Clear CEO makes case for share of potentially lucrative biometric digital health credential market
People will get used to widespread health screening. That point was emphasized in an interview of Clear Chairman and CEO Caryn Seidman-Becker by CNBC about the company’s attempt to leverage its biometric identity capabilities to corner the multi billion-dollar digital health credential market.
Clear launched its Health Pass in May to provide a health credential that shares the user’s health status without divulging further personal information by linking health data with a digital ID with facial recognition. The health data is supplied in the app’s initial form by a questionnaire, but the app is architected to accept data from other sources, such as test results, or perhaps in the future vaccination records.
How widely will access be controlled in this way?
“People are accustomed to moving through an airport security check, and that’s the sentiment that many hospitality companies are saying, is that health screening would need to be the sort of thing that people get used to,” IDC Senior Research Analyst for Hospitality and Travel Digital Transformation Strategies Dorothy Creamer told CNBC.
In addition to Clear’s established markets at airports and sports facilities, that means restaurants and hotels, which industries Creamer sees increased demand from.
CNBC notes that IDC has forecast the market for apps and other software supporting business reopening at $4.3 billion.

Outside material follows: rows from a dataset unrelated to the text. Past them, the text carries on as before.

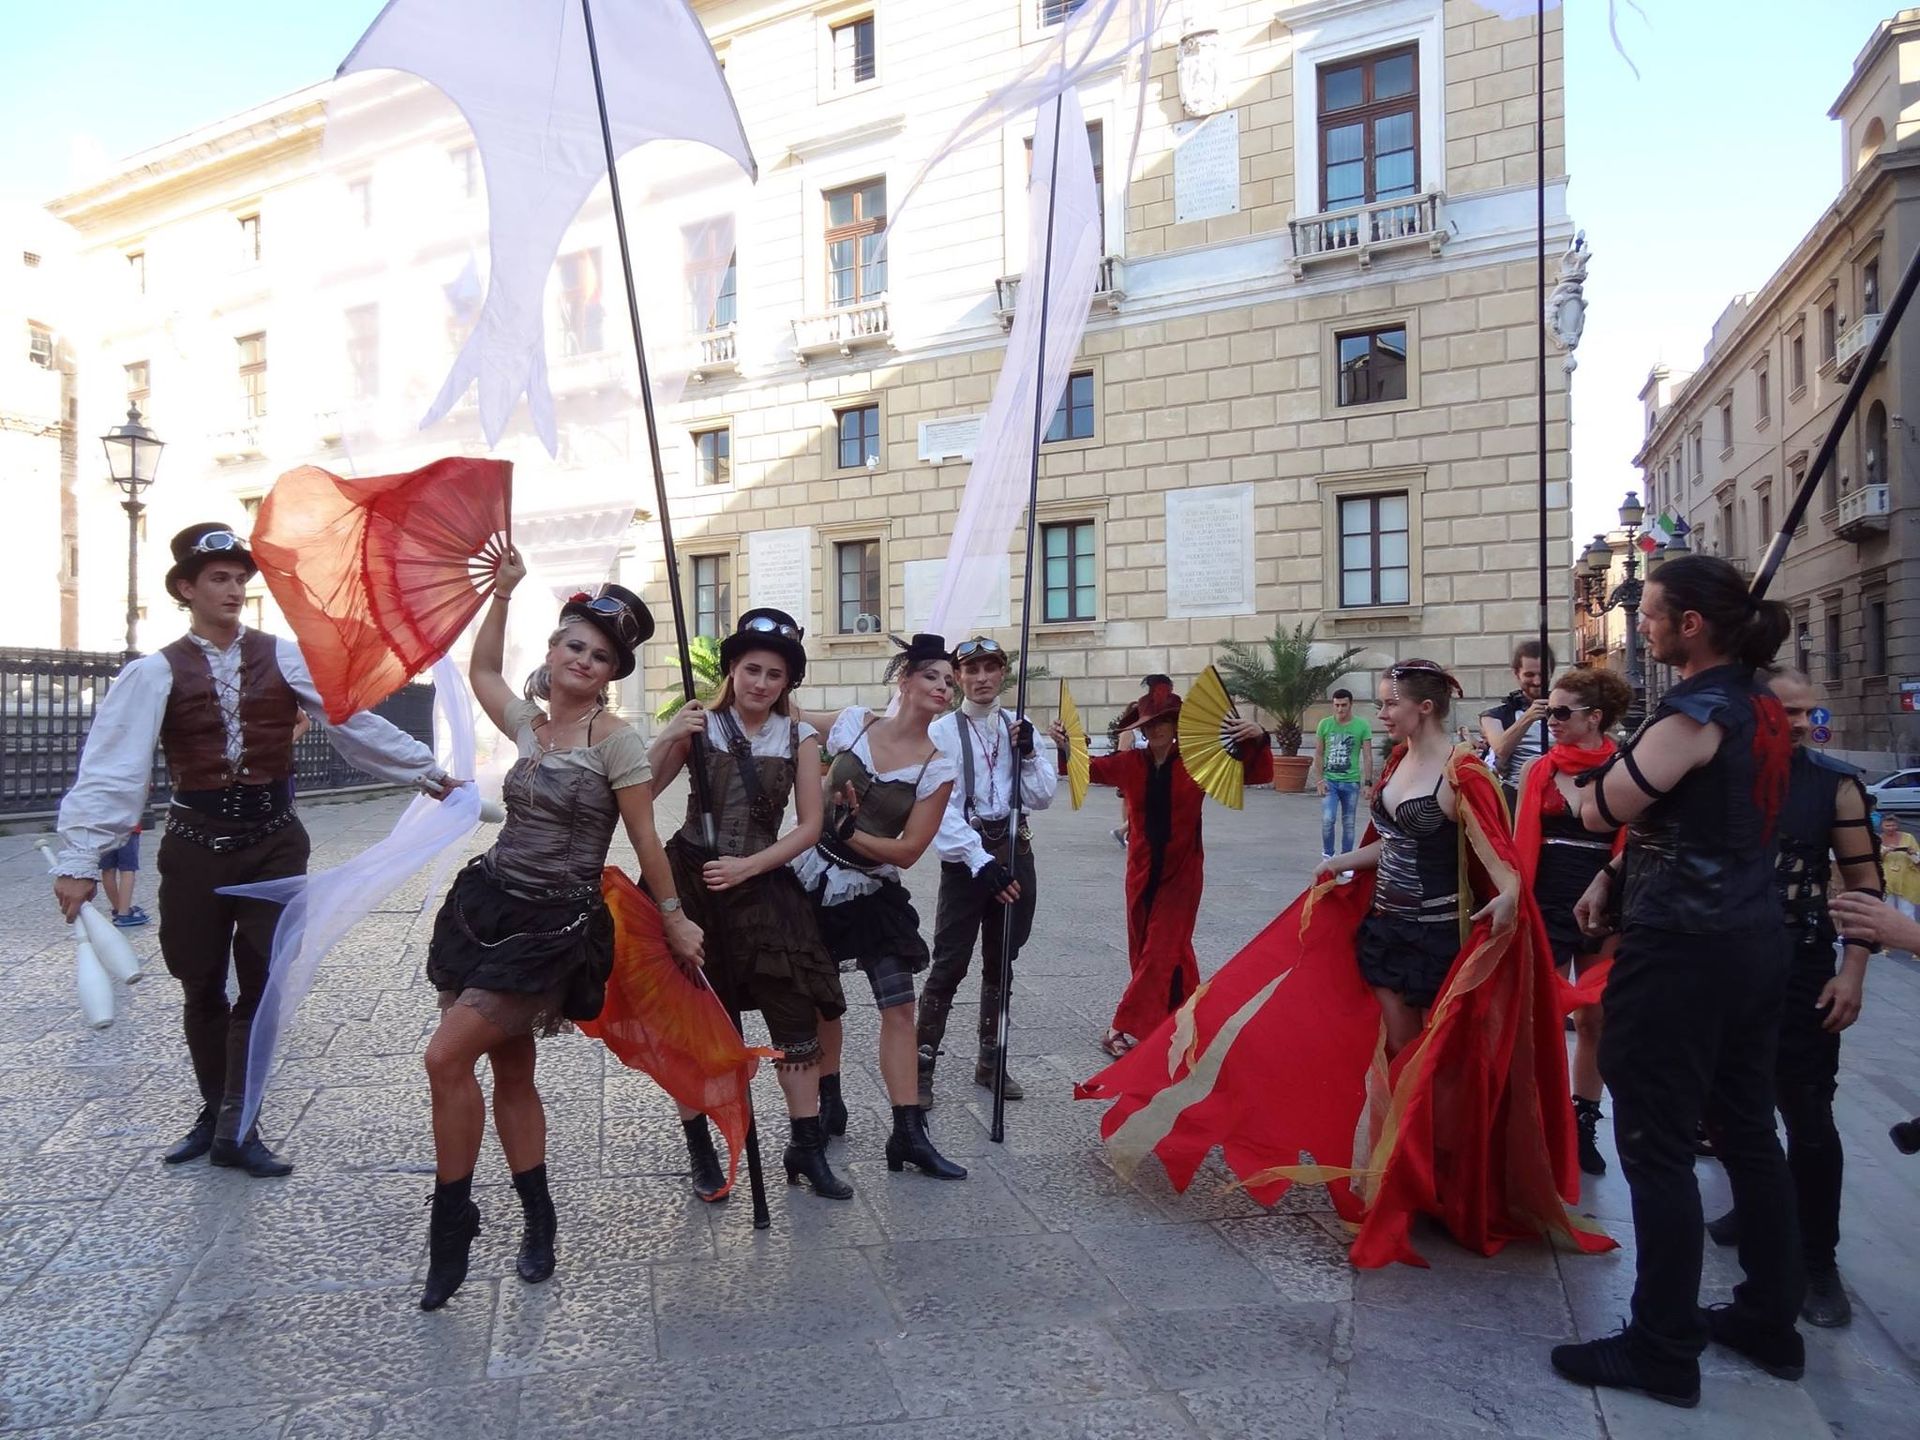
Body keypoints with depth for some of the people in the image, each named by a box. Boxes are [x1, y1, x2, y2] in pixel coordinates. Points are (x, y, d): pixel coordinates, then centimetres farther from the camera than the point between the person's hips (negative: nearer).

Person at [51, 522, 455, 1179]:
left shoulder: (285, 658, 0)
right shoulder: (155, 672, -4)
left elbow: (356, 722, -1)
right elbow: (112, 768, -9)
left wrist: (428, 772, -3)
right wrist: (79, 860, -16)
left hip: (274, 837, 1)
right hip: (196, 842, 0)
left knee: (264, 981, -1)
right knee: (202, 988, 11)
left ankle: (235, 1127, 9)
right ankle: (214, 1113, 29)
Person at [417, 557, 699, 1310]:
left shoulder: (615, 740, -9)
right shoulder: (528, 724, 9)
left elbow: (644, 839, -5)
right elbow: (481, 670, 28)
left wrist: (673, 916, 0)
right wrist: (503, 592, 23)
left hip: (553, 925, -7)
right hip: (488, 905, 7)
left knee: (447, 1057, -14)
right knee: (510, 1072, 13)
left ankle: (452, 1219, 3)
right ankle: (538, 1220, 28)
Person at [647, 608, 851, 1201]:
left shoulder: (799, 737, 1)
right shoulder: (701, 725, -3)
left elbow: (809, 826, 0)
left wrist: (749, 866, -10)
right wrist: (667, 738, -22)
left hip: (761, 887, 1)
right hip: (690, 885, -1)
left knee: (796, 1020, 0)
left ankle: (807, 1149, 15)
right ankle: (701, 1153, 22)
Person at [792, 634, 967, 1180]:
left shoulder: (937, 769, -8)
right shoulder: (852, 722, -6)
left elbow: (908, 851, -10)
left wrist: (849, 833, -20)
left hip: (873, 892, 0)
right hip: (813, 878, 1)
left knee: (899, 1006, -7)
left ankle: (909, 1134, 1)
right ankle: (830, 1102, 33)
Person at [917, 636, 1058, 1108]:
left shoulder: (1018, 728, 7)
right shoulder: (941, 732, -6)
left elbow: (1042, 797, 3)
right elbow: (942, 809, -12)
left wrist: (1027, 753, -12)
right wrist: (981, 862, -18)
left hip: (1014, 850, 5)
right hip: (964, 855, -5)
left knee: (1000, 962, 14)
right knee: (950, 963, -7)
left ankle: (989, 1060, 26)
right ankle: (923, 1065, 2)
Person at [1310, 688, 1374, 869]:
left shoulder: (1362, 726, -3)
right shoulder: (1324, 724, 1)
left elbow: (1367, 757, -1)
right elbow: (1318, 755, 5)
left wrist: (1368, 783, -6)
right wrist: (1319, 780, -4)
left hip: (1351, 782, 0)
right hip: (1329, 781, 0)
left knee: (1348, 824, 7)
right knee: (1327, 820, -12)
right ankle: (1328, 854, 8)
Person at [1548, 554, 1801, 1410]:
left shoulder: (1697, 712, -19)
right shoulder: (1758, 704, 10)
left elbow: (1603, 810, -15)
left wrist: (1587, 783, 7)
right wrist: (1614, 877, 13)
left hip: (1681, 951, -10)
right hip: (1752, 940, 10)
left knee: (1656, 1145, 0)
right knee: (1747, 1130, 18)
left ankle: (1662, 1350, 11)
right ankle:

“Just like screening was forever changed post-9/11, in a post-COVID environment you’re going to see screening and public safety significantly shift, but this time it’s beyond airports,” Seidman-Becker told CNBC in the interview.
“While we started with travel, at our core we’re a biometric secure identity platform,” she added.
The Tony Blair Institute has come out in favor of digital health credential secured with biometrics, but the World Health Organization has warned that the implementation of “immunity passports” could lead to increased risk of virus spread, the direct opposite of its intended effect.
Shortly after Health Pass was announced, a pair of U.S. Senators asked for a response from Clear to a series of questions about data privacy within 30 days, which means a response is expected within the next several days.
Clear has also been named to CNBC’s Disruptor 50 list, placing 39th. The company was number 22 on the same list in 2019. In its write-up, CNBC acknowledges that Clear’s travel facilitation business has been greatly impacted for the worse by the pandemic so far, but goes on to explain Health Pass.